Rutgers balked at the $8 million difference between its offer and Schiano’s “demand.” Perks such as private planes (Wyoming has one, Wyoming!) and golf course membership is standard at Power 5 programs. It helps in recruiting and fundraising. It’s the cost of doing business in the Big Ten.

Over the last couple of days there have been reports that Rutgers and Schiano have re-engaged in talks. If Rutgers ever wants its best chance at becoming a winning big-time program, it will bring The Jersey Guy home. If not, Rutgers should withdraw from the Big Ten and call Mike Aresco at the American Athletic Conference.

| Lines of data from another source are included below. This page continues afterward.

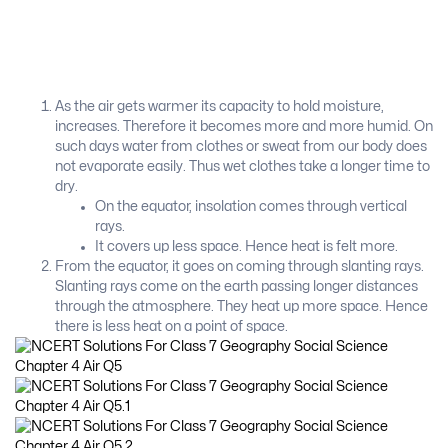
As the air gets warmer its capacity to hold moisture,
increases. Therefore it becomes more and more humid. On
such days water from clothes or sweat from our body does
not evaporate easily. Thus wet clothes take a longer time to
dry.
On the equator, insolation comes through vertical
rays.
It covers up less space. Hence heat is felt more.
From the equator, it goes on coming through slanting rays.
Slanting rays come on the earth passing longer distances
through the atmosphere. They heat up more space. Hence
there is less heat on a point of space.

The moment has come for Rutgers to state its intentions: Big Ten or Big Bust.

3 replies »

  1. Perfect article – fingers crossed RUtgers BOD read this or at least half of your amazing assessment !
    Very thorough and accurate .
    I played for Frank Burns. We won a lot of games and were sorely marginalized on all fronts.
    This is RUtgers last chance or say good bye to BIG10 .

    • Thanks Matt…If Northwestern, Minnesota, etc can build respectable programs, there’s no reason why Rutgers can’t. Is there a lot of work to do? You bet. But I remember that night in 2006 when the Scarlet Knights beat Louisville. Sweet!

    • Rutgers finally made a good decision by hiring Greg Schiano. However, since AD Hobbs has been outspoken against re-hiring Schiano, will Hobbs keep his job. Hopefully not since he is a clueless AD.